:: Instructions for the task ::
Return each line below holding the string "dessous".

Data below:

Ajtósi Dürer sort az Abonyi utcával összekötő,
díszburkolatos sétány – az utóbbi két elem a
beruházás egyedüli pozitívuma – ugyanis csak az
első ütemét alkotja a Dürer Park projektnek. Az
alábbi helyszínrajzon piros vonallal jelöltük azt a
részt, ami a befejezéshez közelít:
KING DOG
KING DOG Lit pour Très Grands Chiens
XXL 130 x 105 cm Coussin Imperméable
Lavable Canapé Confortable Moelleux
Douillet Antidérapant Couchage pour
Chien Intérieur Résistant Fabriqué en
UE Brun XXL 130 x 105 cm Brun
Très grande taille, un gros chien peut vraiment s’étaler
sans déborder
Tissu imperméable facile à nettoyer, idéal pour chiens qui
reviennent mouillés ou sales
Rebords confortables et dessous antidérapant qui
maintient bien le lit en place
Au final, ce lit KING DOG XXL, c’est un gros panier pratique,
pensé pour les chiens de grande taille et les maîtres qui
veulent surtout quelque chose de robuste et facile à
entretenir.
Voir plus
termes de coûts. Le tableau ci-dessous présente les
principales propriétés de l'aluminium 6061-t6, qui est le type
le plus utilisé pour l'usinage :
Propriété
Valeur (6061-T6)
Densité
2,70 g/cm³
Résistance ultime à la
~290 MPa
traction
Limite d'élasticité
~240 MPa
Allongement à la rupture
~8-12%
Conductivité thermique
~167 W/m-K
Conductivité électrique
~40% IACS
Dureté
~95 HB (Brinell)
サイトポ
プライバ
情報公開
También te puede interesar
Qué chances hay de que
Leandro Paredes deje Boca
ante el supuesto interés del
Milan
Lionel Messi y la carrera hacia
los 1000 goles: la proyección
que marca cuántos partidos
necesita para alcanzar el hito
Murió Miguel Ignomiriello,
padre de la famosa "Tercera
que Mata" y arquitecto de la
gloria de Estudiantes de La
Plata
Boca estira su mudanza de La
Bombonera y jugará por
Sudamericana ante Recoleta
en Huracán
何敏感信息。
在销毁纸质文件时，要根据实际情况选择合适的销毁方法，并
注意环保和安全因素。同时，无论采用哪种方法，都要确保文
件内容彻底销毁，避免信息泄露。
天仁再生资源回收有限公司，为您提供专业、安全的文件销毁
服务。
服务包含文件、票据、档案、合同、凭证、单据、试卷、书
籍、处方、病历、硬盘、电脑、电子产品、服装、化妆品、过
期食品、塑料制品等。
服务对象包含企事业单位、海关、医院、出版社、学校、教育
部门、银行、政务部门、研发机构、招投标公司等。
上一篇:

End of Data.

:: Task result ::
Rebords confortables et dessous antidérapant qui
termes de coûts. Le tableau ci-dessous présente les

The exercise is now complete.